- _EXERCISE OBJECTIVE_
From the line containing "focal_mm: 6.76" through the last line of the entries below, transcribe each line exactly, excluding any picture.

- _SOURCE INFORMATION_

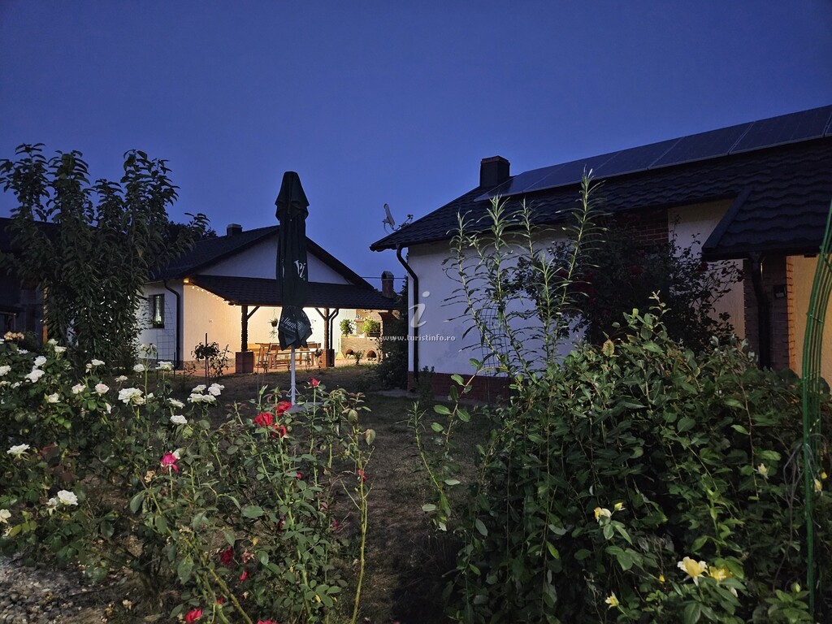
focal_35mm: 23
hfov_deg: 73.9
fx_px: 553
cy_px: 312
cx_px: 416
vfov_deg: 58.9
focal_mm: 5.4
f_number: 1.8
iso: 1600
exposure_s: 1/25
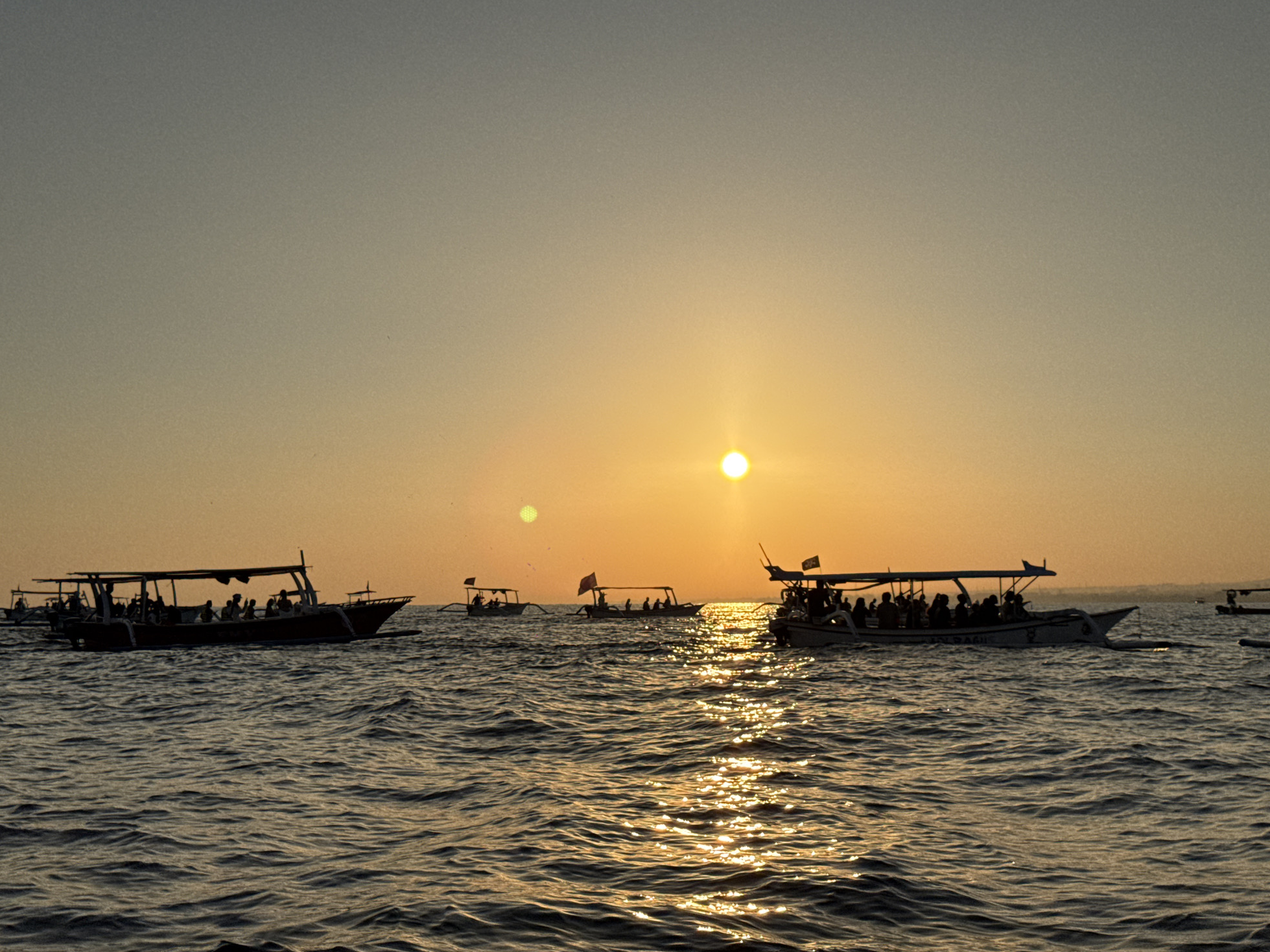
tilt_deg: +2.9
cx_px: 637
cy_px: 475
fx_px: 1798
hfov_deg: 38.9
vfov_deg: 29.7
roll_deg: +0.8
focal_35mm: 49
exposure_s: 1/15385
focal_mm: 6.76
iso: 64
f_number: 1.78
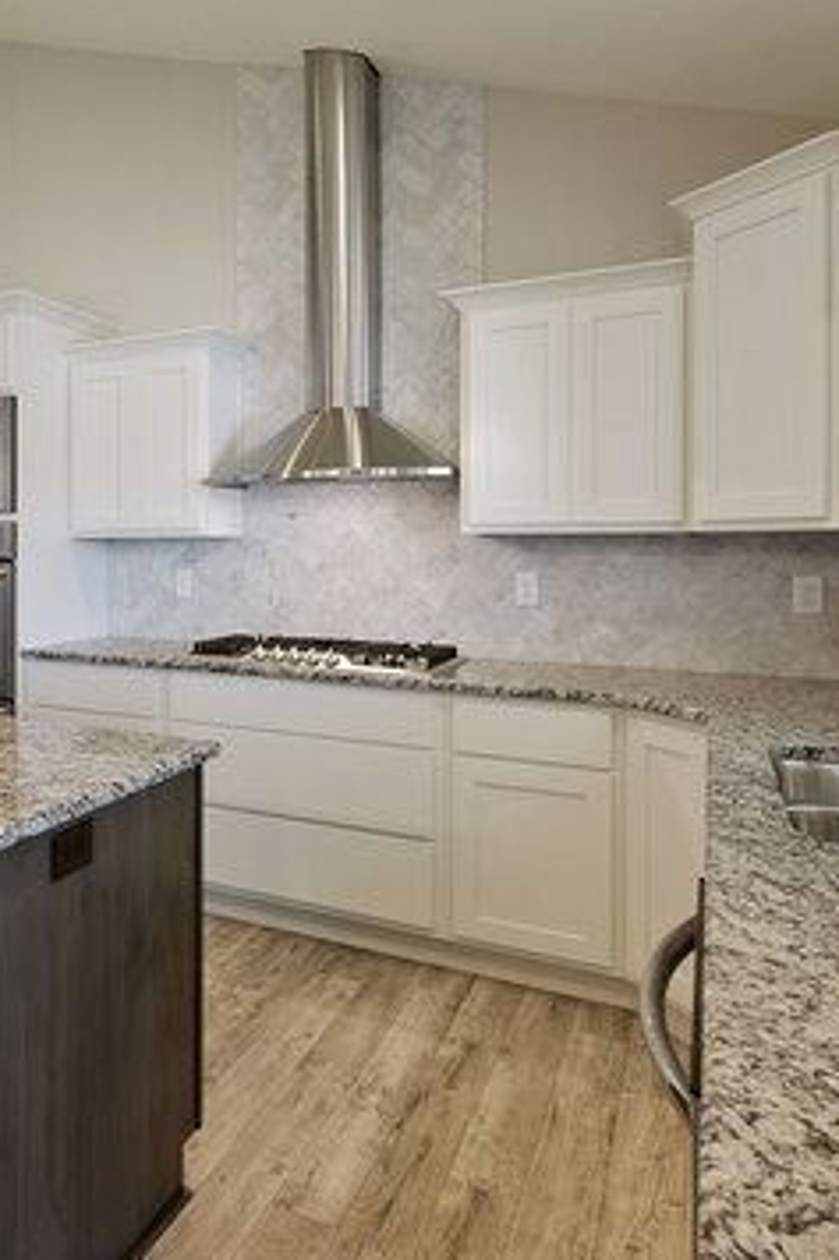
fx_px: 945
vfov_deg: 67.2
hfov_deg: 44.0
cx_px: 96
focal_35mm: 27
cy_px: 568
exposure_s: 1/2
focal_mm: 15
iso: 200
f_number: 9
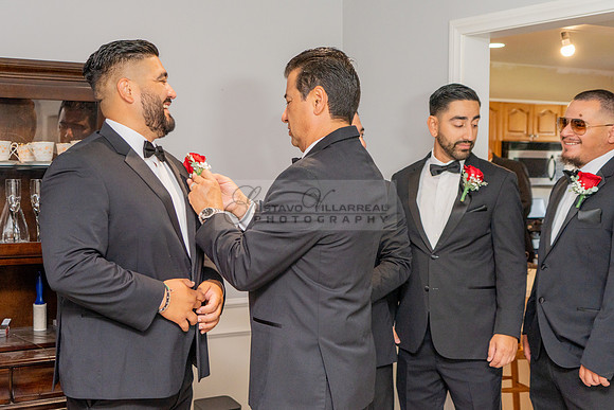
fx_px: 844
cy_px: 216
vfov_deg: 27.3
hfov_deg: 39.8
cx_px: 243
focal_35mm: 49
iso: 640
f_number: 4.5
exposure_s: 1/160
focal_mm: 41
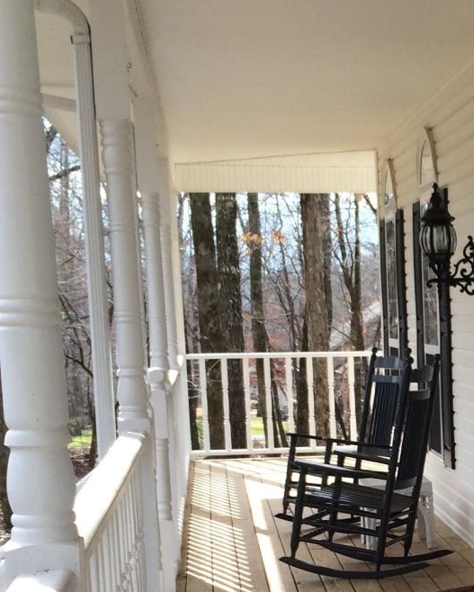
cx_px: 637
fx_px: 1507
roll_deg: +0.1
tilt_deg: -13.4
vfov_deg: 21.8
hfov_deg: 16.7
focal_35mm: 86
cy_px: 516
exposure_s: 1/695
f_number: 2.2
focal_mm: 4.15
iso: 32
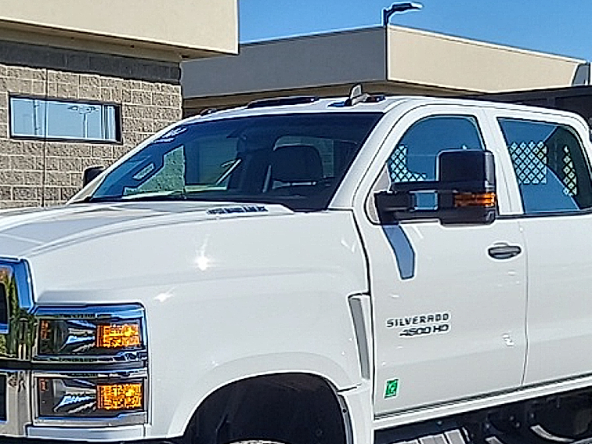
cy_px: 370
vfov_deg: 26.0
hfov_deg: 34.9
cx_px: 330
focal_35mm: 55
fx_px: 941
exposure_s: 1/2600
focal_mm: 5.4
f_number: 1.8
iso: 50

- _TASK OUTPUT_
focal_mm: 6.76
iso: 64
f_number: 1.78
fx_px: 945
vfov_deg: 67.2
hfov_deg: 44.0
cx_px: 96
focal_35mm: 27
cy_px: 568
exposure_s: 1/2
focal_mm: 15
iso: 200
f_number: 9
fx_px: 844
cy_px: 216
vfov_deg: 27.3
hfov_deg: 39.8
cx_px: 243
focal_35mm: 49
iso: 640
f_number: 4.5
exposure_s: 1/160
focal_mm: 41
cx_px: 637
fx_px: 1507
roll_deg: +0.1
tilt_deg: -13.4
vfov_deg: 21.8
hfov_deg: 16.7
focal_35mm: 86
cy_px: 516
exposure_s: 1/695
f_number: 2.2
focal_mm: 4.15
iso: 32
cy_px: 370
vfov_deg: 26.0
hfov_deg: 34.9
cx_px: 330
focal_35mm: 55
fx_px: 941
exposure_s: 1/2600
focal_mm: 5.4
f_number: 1.8
iso: 50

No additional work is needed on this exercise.